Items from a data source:
-- Opening Marker --

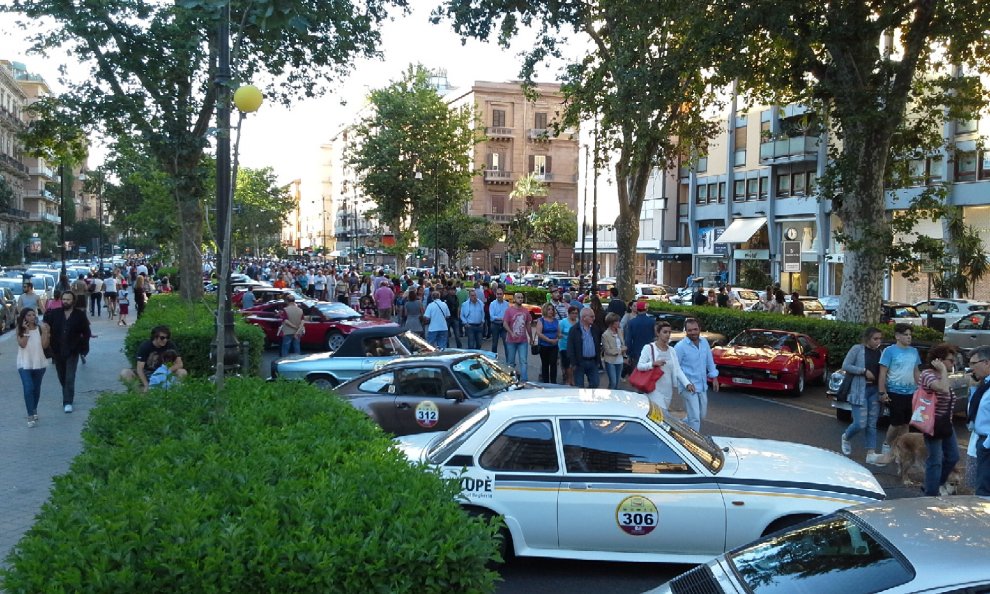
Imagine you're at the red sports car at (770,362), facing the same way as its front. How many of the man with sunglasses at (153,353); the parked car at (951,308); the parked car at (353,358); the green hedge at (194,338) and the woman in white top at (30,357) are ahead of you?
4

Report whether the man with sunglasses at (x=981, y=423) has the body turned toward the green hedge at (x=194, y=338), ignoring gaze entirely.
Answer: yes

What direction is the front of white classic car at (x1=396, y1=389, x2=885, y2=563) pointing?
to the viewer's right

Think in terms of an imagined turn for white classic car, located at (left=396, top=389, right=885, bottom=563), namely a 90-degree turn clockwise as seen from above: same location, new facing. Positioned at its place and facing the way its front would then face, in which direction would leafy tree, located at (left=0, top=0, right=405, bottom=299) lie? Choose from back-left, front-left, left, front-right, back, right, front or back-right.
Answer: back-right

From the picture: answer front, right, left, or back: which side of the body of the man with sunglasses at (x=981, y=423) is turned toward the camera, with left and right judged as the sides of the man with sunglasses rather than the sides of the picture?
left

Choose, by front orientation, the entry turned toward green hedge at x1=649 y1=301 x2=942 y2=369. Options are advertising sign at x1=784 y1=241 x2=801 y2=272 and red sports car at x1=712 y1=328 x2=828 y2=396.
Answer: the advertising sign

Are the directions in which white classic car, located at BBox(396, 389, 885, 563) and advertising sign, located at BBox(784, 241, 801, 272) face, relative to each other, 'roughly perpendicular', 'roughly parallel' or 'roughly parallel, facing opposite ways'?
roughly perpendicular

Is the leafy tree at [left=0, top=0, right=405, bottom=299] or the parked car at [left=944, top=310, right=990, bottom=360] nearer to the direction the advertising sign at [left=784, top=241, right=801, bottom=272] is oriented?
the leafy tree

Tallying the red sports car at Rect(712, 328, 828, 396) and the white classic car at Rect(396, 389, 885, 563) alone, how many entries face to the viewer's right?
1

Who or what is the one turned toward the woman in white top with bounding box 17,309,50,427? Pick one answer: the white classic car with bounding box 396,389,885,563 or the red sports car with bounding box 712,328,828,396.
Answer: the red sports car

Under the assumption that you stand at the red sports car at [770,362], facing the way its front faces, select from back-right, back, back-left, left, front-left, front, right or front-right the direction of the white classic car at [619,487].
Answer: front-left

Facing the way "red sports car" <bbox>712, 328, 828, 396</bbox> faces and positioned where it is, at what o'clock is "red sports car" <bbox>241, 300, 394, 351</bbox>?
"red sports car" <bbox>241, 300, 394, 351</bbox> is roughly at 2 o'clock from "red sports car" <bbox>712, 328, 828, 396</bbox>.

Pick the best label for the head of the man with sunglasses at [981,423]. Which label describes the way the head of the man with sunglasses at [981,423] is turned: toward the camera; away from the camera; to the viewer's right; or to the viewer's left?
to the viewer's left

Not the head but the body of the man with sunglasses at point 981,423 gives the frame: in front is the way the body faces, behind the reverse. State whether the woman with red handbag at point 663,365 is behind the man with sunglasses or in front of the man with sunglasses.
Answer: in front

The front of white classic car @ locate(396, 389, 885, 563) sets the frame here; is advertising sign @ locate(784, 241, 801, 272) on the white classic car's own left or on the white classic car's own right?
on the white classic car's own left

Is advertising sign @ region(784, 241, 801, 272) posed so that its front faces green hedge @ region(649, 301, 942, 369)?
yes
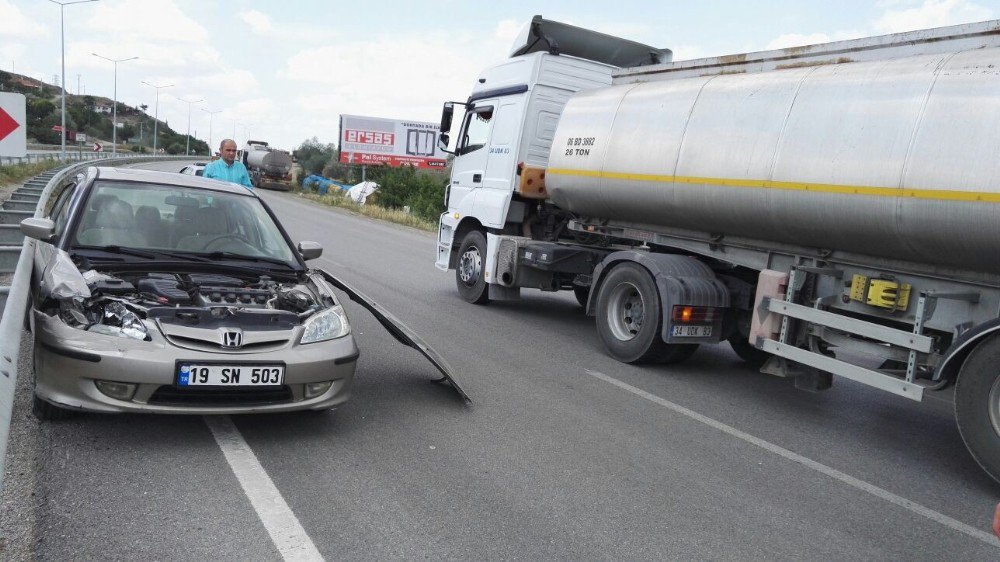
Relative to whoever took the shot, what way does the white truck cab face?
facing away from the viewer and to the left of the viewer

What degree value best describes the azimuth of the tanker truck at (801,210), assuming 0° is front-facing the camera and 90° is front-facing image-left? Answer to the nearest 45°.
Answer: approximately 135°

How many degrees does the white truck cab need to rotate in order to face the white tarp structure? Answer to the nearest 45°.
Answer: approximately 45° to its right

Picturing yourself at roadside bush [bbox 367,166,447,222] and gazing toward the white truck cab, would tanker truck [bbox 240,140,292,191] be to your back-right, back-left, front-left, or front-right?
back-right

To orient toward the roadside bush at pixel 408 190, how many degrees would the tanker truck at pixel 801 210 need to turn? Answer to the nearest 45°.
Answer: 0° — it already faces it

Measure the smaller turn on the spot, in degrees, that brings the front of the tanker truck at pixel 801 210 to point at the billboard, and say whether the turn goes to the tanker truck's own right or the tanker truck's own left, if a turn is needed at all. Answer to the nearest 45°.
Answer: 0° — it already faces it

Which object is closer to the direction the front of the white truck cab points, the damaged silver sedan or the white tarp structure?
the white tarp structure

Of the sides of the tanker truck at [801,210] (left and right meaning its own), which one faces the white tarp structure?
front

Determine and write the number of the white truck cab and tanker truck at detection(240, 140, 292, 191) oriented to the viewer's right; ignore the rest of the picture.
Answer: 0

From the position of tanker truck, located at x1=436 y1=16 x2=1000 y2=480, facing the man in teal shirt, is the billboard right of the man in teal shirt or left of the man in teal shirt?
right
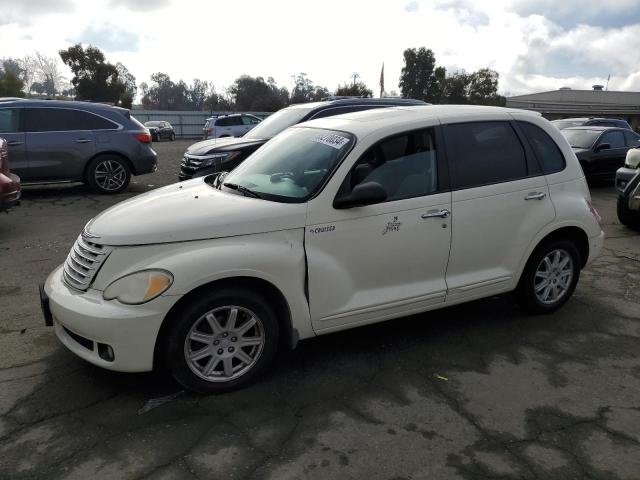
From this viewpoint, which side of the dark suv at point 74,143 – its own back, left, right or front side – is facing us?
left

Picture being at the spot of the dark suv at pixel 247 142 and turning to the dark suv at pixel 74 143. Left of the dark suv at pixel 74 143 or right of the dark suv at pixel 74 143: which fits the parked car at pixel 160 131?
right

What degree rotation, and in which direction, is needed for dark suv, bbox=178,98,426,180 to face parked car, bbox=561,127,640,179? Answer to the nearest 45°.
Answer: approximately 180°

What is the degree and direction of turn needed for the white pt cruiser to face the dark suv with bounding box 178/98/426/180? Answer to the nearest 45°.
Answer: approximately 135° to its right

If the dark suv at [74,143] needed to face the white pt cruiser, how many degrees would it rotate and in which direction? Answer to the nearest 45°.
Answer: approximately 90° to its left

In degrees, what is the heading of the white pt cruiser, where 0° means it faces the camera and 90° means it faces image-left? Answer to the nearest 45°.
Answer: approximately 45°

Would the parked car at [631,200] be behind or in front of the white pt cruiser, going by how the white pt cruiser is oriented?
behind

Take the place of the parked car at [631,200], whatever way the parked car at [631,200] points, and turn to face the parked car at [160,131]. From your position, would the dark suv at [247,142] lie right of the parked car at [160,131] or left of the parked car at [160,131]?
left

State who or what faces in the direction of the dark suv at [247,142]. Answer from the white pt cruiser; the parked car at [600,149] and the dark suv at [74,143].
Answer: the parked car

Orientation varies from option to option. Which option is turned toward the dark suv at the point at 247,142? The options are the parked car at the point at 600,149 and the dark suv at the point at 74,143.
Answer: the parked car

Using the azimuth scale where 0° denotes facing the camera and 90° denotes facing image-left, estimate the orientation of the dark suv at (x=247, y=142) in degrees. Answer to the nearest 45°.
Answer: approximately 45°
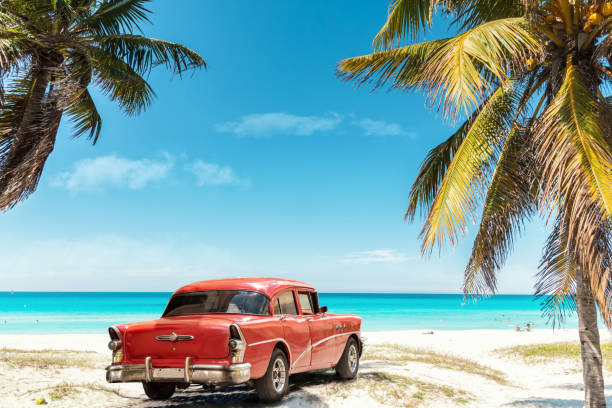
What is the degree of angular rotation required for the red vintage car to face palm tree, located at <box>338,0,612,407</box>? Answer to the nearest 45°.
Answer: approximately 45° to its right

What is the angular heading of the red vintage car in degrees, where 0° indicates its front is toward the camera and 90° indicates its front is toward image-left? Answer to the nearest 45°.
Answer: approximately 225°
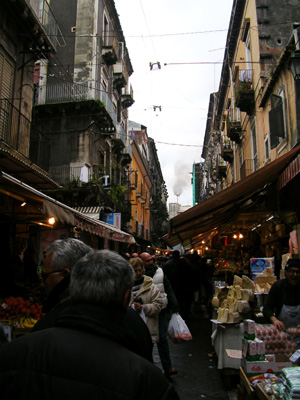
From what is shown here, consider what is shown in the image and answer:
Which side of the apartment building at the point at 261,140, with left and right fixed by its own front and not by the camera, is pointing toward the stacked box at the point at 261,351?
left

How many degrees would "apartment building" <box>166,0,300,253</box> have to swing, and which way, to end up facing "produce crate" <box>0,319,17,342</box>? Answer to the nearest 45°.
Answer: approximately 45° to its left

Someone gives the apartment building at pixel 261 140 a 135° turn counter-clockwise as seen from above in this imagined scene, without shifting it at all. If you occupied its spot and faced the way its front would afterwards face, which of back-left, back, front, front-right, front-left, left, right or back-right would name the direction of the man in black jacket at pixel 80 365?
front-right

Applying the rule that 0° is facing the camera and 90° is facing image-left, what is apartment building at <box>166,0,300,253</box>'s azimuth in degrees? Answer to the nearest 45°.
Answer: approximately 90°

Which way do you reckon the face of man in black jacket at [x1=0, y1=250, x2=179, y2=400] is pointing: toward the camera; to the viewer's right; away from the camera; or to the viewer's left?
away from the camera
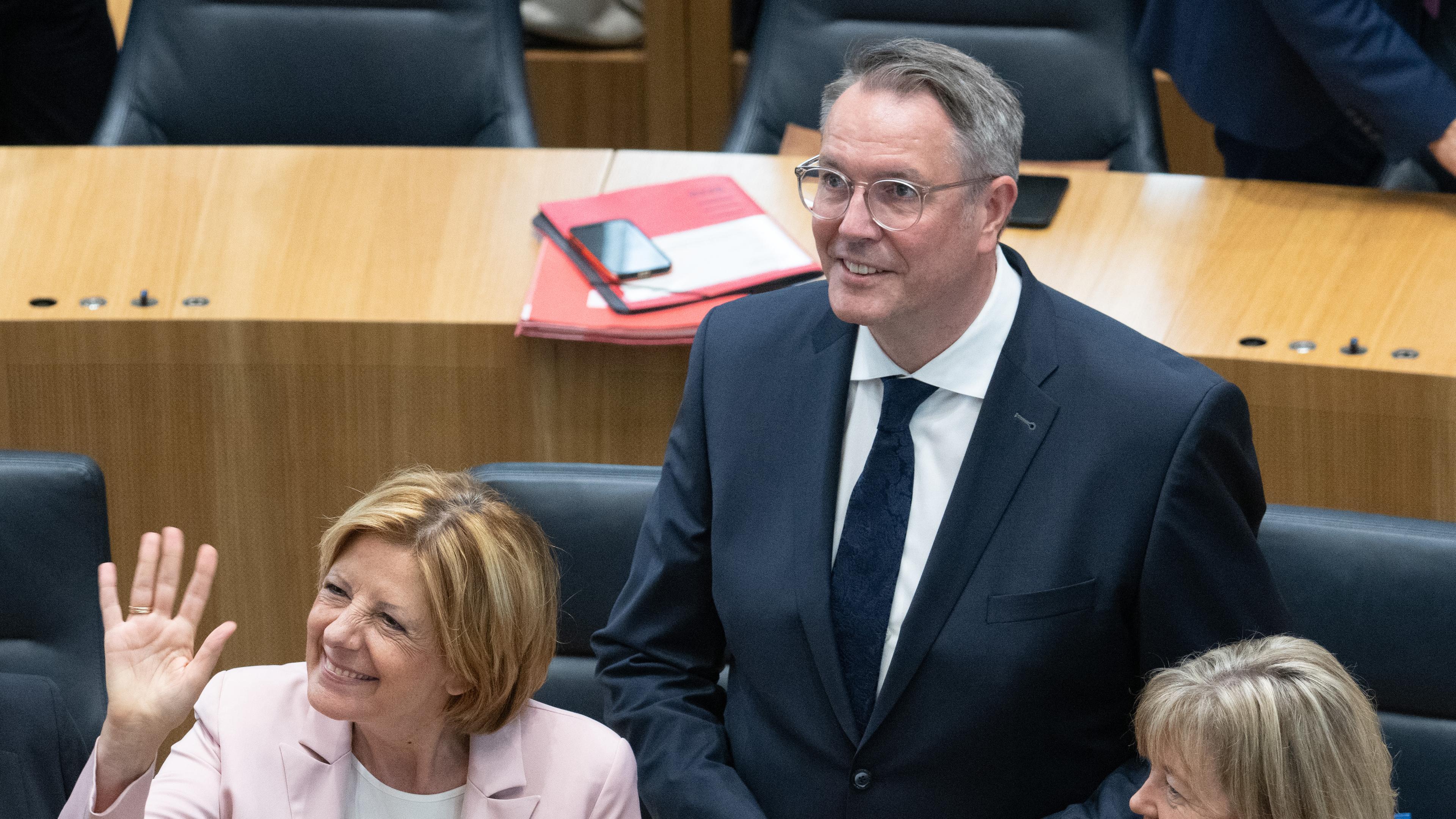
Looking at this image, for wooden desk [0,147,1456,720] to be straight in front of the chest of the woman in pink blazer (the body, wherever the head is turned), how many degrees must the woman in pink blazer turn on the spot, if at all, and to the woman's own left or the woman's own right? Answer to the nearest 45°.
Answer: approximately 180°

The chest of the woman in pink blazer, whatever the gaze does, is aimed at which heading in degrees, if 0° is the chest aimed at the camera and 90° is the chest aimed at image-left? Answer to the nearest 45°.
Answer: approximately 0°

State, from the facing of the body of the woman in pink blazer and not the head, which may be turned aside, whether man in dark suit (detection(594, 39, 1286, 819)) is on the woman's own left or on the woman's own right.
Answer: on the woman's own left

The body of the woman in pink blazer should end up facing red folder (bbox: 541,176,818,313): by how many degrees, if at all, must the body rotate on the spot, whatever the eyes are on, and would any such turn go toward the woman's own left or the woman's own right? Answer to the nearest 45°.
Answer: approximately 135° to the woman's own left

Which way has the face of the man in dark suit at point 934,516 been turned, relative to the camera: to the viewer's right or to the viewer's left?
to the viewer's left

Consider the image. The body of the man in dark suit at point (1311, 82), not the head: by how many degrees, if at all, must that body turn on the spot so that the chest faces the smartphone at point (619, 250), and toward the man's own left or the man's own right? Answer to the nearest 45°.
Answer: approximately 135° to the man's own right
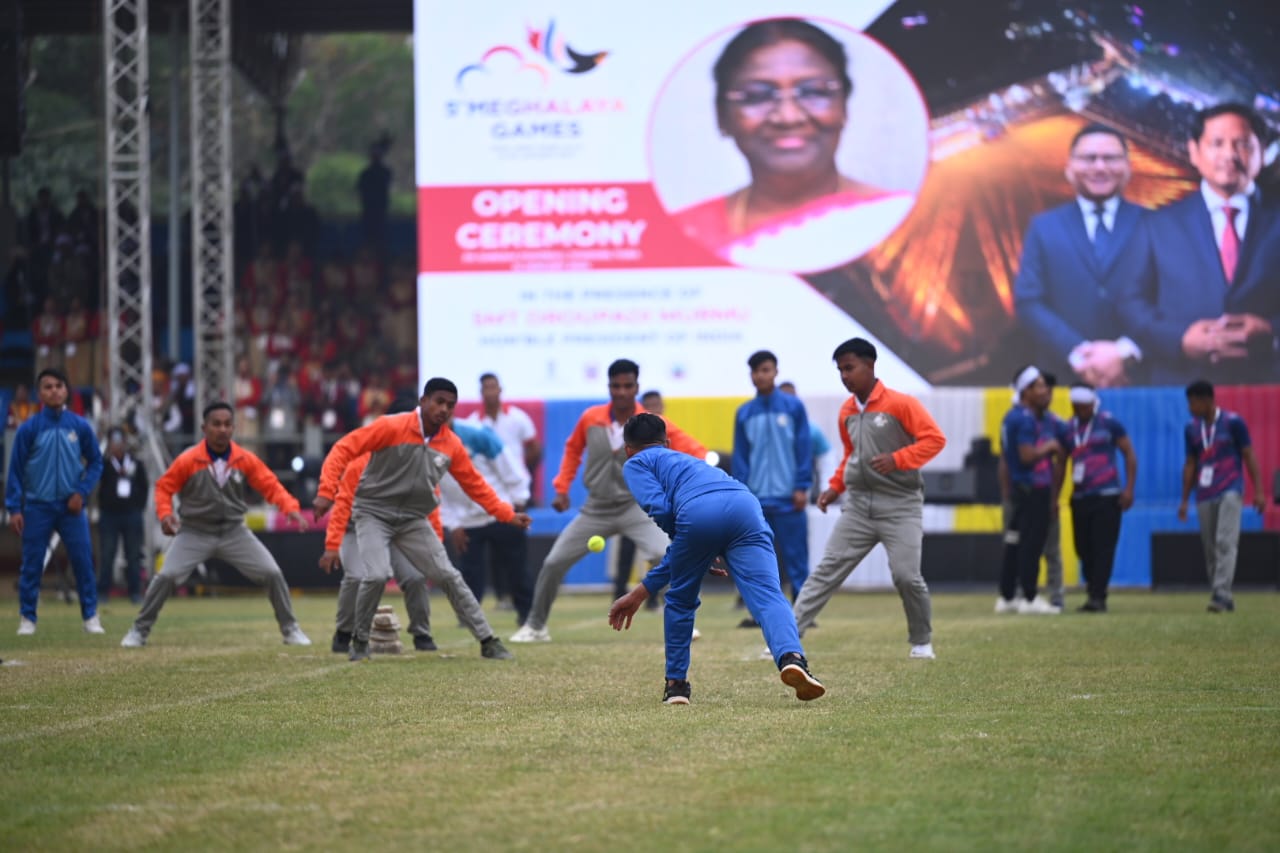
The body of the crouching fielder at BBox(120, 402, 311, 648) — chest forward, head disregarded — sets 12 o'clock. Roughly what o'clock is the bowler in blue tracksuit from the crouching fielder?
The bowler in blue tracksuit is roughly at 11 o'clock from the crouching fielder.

-- Closing Marker --

(Task):
In the part of the data that opens with the line containing "<box>0,319,17,342</box>? Answer to the nearest 45°." and closes with the line containing "Answer: on the woman's own left", substitute "office building" for "apartment building" and leave everything else unchanged. Give only those lines, without the pictures.

(Answer to the problem):
How many degrees would "office building" <box>166,0,300,253</box> have to swing, and which way, to end up facing "produce crate" <box>0,319,17,342</box>? Answer to the nearest 45°.
Answer: approximately 45° to its left

Someone gives the office building at pixel 261 140 a 135° turn counter-clockwise as seen from above in this imagined scene, without shifting it at all. If you occupied its spot and faced the way its front would afterwards face, which of back-left, back, front, front-right, front-left, left, right or back-right would name the direction of the man in black jacket at pixel 80 365?
front-right

Applying the rule that 0° is facing the camera and 90° is facing image-left, what is office building at <box>166,0,300,253</box>'s azimuth in degrees? Answer to the nearest 45°.
Answer: approximately 90°

Which way do you reckon the face of man in black jacket at [x1=0, y1=250, x2=179, y2=400] is pointing: toward the camera; to the viewer's right; away from the camera; or to the viewer's left?
away from the camera
Looking at this image, for wooden desk [0,147,1456,720] to be straight in front of the chest of the woman in pink blazer (the body, wherever the head is turned), how many degrees must the woman in pink blazer turn on the spot, if at all, and to the woman's own left or the woman's own right? Answer to the nearest 45°.
Answer: approximately 180°

The chest of the woman in pink blazer, whatever the gaze does, is aimed at which heading in degrees, if 0° is the chest aimed at the camera and 90° is the chest aimed at image-left? Answer to the nearest 45°.
Answer: approximately 0°

State, from the facing of the body of the woman in pink blazer and not the head, which may be turned aside, whether man in dark suit (detection(594, 39, 1286, 819)) is on the woman's own left or on the woman's own right.
Answer: on the woman's own left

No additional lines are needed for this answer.